Wer hatte die Explosion verursacht? Die Untersuchungen waren noch nicht abgeschlossen, aber Garth war überzeugt, dass die Behörden herausfinden würden, dass es sich nicht um einen Unfall gehandelt hatte. Solche Zufälle passierten einfach nicht. Jemand hatte es absichtlich getan. Um ihm die Schuld zu geben?
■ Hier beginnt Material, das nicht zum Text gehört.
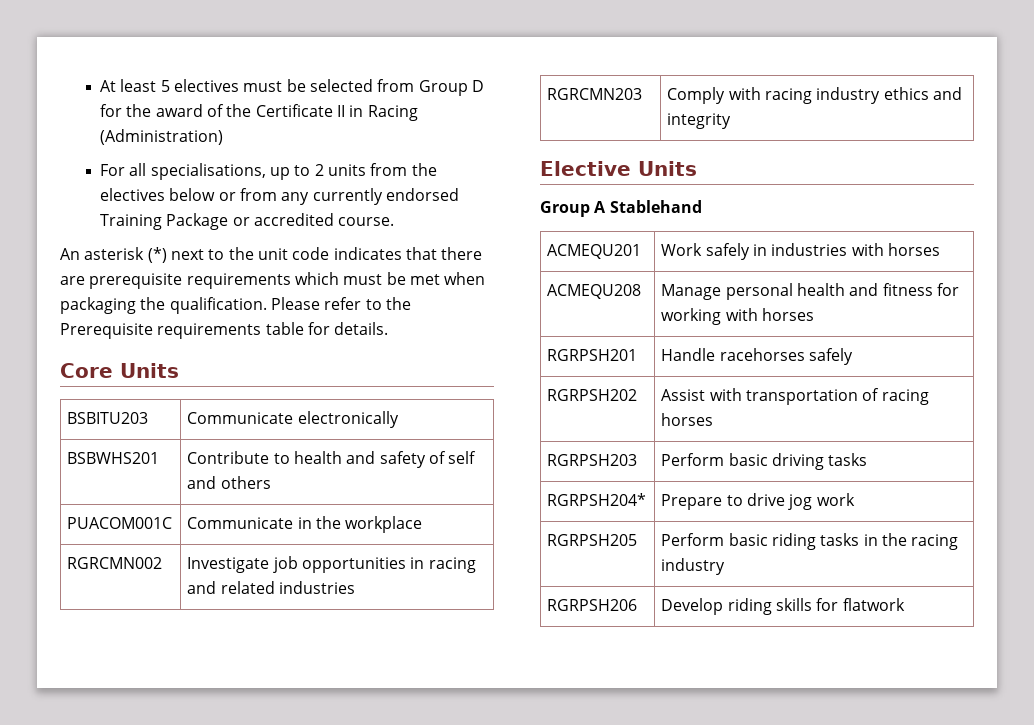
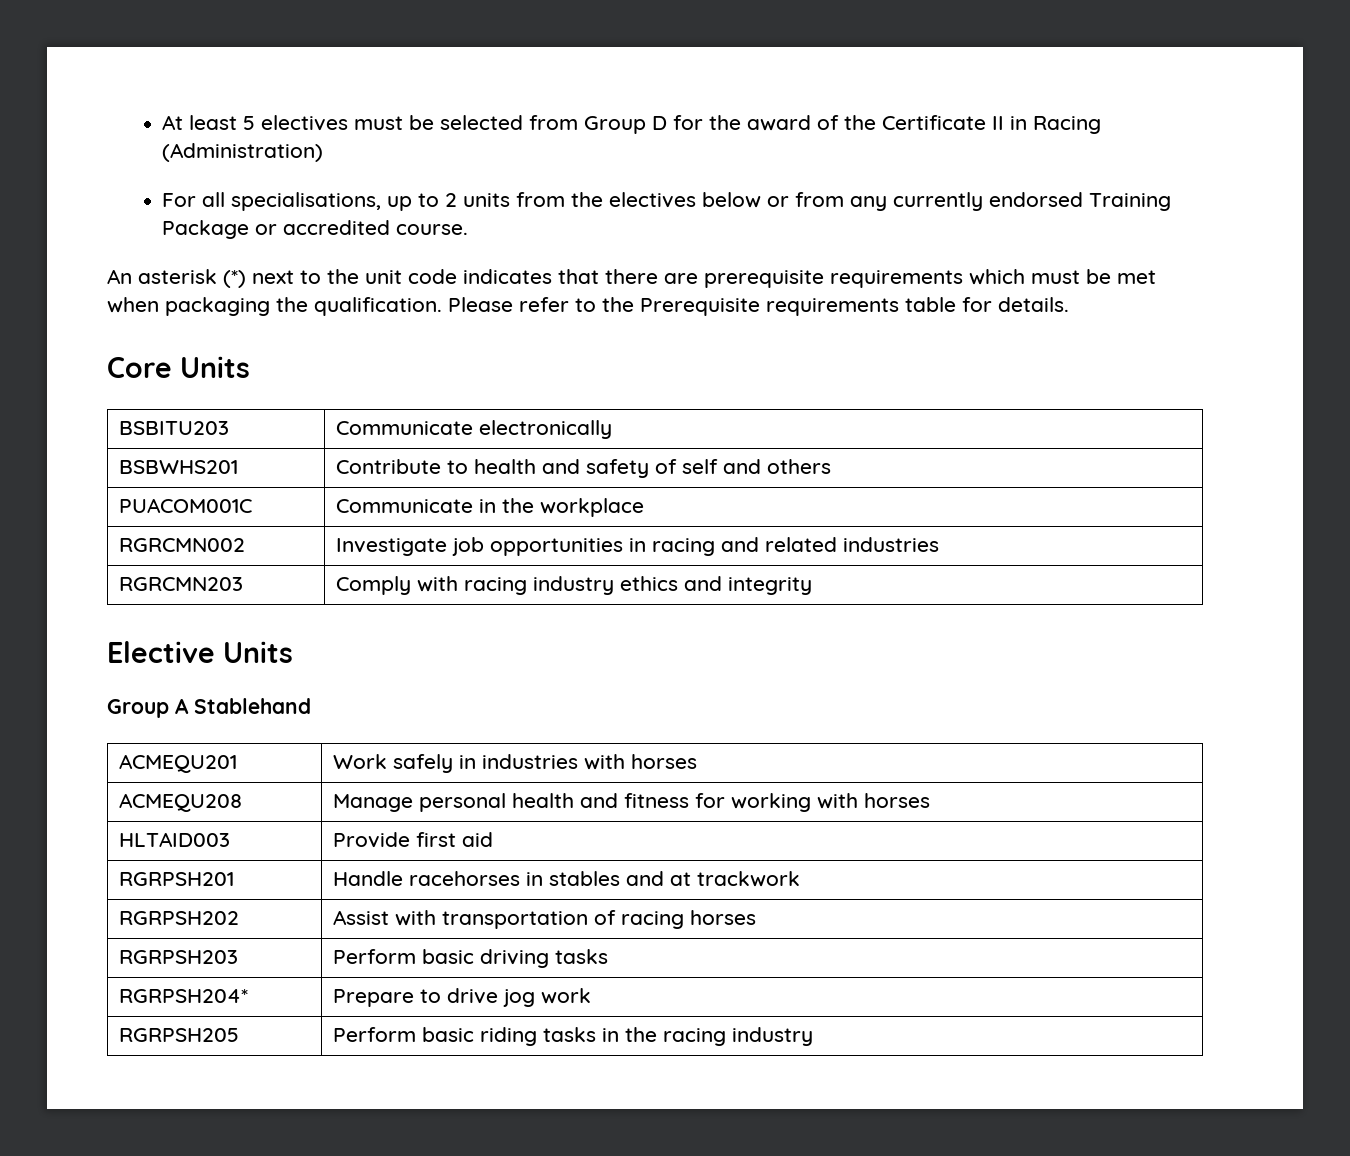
(815, 314) none -> [119,832,231,847] [333,832,494,848] // HLTAID003 | Provide first aid
[809,348,854,365] safely -> [526,871,801,887] in stables and at trackwork
[547,599,638,611] [661,598,905,615] // RGRPSH206 | Develop riding skills for flatwork -> (814, 1036) none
Oder gab es noch einen weiteren Feind der Titans, der darauf aus war, die Familie zu vernichten?
Egal wie, er würde es herausfinden. Und am Ende würde er Jed Titan alles nehmen und nicht den Hauch von Bedauern dabei verspüren.
Nun, ein bisschen vielleicht doch.
Er hatte Nick nicht benutzen wollen. Aber als sich herausstellte, dass Izzy blind war, war die Gelegenheit zu verlockend gewesen, um sie nicht zu ergreifen. Wenn Nick herausfände, dass er benutzt worden war, würde er nicht sehr glücklich sein. Aber Garth setzte darauf, dass die Jahre ihrer Freundschaft mehr zählen würden.
Außerdem war es das Risiko wert. Er musste gewinnen. Um jeden Preis. Auch wenn das Vertrauen des Mannes auf dem Spiel stand, der ihm einmal das Leben gerettet hatte.